Plenty of directors in Hollywood are no stranger to the old adage ‘one for them, one for me’, but it takes a very specific type of filmmaker to have the ‘ones for them’ be the strange and raucous The Favourite and Poor Things. Yet, with Kinds of Kindness, that’s exactly the sort of gauntlet that Yorgos Lanthimos has laid down, ditching the relative accessibility of his last two awards-darling efforts and going back to the disturbing basics his far more uncompromising entries like The Killing of a Sacred Deer and Dogtooth. Kinds of Kindness is a surreal triptych anthology with a genuinely cruel and evil heart – one that makes it both impossible to recommend to anyone, yet just as impossible to forget once you have sat through it.
Using the same actors in shifting roles across the three stories to cast a cold eye over America’s societal neuroses, Kinds of Kindness mostly centres around Jesse Plemons, Lanthimos’s muse Emma Stone, and Willem Dafoe, though strong support is consistently offered by Margaret Qualley, Hong Chau, and Mamadou Athie. In the first segment, which is the shortest and most straightforward (though by no means easy viewing), Plemons (who won Best Actor at Cannes for his often genuinely unsettling work here) is front and centre as a high-flying employee at a mysterious job whose life unravels when his boss (Dafoe) asks him to kill a man with his car.
Things only get weirder from there, with story number two bringing us Plemons as an erratic cop (he makes tapes of the group sex he, his partner, and their wives have) whose maritime scientist wife (Stone) has recently returned from being lost at sea, but altered in ways that only Plemons’s character can seem to detect. Finally, we have the tale of Plemons and Stone as members of a cult (led, of course, by Dafoe), searching for a chosen one-type woman who they believe will have the power to raise the dead.
Throughout it all, though it is often darkly funny and its mysteries do really intrigue, Kinds of Kindness is a testing, even punishing, watch. Lanthimos, working with his traditional screenwriting partner Efthimis Filippou rather than The Favourite and Poor Things scribe Tony McNamara, needles in to specifically American anxieties about wealth, propriety, sex, and death, and the result is deeply uncomfortable. Much like The Killing of a Sacred Deer, he taps into the terror of feeling like you’re living in a world that is perfectly ordered and you, and you alone, have somehow made a wrong turn in it.
It’s harsh and provocative, though at two hours and forty-five minutes, it does eventually run out of its power to shock, especially in the overextended ending of the third story, which piles on the controversy and misery almost comically thick. An air of diminishing returns sets in and by the time Emma Stone is knifing a dog as part of a plan to drug, strip, and kidnap a sweet-natured vet played by Qualley, you might just be a little burnt out on it all.
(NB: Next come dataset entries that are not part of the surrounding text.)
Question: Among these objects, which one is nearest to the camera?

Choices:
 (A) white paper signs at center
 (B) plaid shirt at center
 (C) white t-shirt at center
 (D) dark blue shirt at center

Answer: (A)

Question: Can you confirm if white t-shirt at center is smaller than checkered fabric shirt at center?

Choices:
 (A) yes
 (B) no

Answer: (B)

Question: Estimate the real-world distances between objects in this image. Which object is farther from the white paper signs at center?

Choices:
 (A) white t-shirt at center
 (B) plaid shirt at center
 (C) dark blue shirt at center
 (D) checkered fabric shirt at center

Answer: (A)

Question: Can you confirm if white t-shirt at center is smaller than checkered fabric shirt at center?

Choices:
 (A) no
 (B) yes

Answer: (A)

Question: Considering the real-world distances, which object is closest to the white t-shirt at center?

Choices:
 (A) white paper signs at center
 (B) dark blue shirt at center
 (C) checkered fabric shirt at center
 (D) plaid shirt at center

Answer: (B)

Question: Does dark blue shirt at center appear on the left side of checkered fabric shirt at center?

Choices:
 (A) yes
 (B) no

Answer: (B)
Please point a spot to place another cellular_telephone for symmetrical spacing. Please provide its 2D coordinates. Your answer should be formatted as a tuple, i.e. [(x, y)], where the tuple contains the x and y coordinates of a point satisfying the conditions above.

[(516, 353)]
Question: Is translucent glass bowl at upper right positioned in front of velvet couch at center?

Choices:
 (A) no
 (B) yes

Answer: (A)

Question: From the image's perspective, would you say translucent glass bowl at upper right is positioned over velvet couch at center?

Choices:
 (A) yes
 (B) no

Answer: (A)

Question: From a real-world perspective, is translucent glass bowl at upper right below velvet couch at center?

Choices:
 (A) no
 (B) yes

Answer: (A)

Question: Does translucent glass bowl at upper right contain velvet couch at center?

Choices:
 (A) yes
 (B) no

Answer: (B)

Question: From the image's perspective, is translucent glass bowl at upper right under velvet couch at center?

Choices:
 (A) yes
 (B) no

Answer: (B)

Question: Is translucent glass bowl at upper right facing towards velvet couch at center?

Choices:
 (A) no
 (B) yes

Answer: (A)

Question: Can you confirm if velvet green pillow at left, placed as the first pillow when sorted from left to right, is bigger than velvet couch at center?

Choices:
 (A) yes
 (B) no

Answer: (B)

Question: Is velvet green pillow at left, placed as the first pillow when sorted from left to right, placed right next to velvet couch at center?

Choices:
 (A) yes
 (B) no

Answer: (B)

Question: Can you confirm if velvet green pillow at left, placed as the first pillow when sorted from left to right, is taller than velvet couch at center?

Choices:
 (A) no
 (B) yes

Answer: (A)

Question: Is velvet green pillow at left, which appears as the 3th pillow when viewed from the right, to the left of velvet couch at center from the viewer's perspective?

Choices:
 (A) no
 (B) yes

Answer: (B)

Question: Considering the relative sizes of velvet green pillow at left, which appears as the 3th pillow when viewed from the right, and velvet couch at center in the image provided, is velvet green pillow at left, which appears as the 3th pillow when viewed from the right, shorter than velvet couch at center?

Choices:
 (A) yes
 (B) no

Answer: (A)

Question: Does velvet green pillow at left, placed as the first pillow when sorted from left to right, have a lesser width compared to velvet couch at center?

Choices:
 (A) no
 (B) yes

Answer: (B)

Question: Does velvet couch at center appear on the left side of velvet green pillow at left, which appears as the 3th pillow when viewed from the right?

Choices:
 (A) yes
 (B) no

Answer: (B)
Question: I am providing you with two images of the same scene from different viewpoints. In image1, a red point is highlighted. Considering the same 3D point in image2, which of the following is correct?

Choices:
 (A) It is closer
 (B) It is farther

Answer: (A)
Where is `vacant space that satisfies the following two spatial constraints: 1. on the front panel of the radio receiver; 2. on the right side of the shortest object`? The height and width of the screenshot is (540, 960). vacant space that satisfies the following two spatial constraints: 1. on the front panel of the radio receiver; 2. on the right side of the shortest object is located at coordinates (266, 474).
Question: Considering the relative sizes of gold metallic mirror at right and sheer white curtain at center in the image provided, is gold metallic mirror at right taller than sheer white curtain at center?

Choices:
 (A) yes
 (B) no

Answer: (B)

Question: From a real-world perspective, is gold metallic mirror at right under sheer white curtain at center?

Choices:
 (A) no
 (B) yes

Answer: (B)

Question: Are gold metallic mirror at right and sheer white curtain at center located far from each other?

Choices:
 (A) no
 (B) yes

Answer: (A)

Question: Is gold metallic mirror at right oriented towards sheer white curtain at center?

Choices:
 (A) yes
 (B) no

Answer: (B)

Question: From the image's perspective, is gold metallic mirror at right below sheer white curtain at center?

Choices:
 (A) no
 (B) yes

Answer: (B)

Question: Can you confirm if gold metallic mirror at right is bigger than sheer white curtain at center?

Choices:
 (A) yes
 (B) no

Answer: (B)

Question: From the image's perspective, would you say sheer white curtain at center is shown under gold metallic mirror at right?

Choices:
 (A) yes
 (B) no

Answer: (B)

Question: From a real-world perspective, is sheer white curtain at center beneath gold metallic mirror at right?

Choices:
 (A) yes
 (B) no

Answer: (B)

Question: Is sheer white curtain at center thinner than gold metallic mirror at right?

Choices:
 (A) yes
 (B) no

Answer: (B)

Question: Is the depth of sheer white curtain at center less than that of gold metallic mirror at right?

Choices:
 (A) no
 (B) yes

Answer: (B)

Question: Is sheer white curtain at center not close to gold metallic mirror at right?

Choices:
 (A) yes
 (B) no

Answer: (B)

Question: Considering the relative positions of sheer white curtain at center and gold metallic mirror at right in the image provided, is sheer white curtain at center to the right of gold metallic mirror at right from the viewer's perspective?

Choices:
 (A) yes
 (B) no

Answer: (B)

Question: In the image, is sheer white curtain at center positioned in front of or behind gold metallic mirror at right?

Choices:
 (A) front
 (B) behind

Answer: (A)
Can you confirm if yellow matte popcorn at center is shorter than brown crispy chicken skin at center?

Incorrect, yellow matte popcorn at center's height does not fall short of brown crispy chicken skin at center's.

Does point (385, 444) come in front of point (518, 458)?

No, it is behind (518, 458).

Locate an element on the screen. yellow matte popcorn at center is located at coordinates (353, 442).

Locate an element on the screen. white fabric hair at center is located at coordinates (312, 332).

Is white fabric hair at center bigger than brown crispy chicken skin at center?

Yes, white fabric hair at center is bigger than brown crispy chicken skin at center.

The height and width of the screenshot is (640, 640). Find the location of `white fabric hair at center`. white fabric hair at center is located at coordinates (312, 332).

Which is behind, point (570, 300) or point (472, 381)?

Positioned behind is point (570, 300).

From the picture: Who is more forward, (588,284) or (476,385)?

From the off (Lanthimos originally wanted to give the film the marketing nightmare title of And, if that clues you in at all into his mean-spirited intentions here) Kinds of Kindness makes it very clear that this is a European arthouse auteur returning to his roots (though with an American cast and budget). Cold amorality is the name of the game here, without even the sort of viscerally grounding villain figure of Barry Keoghan in Sacred Deer to keep things more literally interpretable, and what it all means (if anything) is an answer kept defiantly far from our reach. Any film that can expel you from the cinema with a pit in your stomach like this is inarguably doing something impressive, but when that achievement is wrapped up in such an indulgent opaqueness, it’s hard to show it all that much love.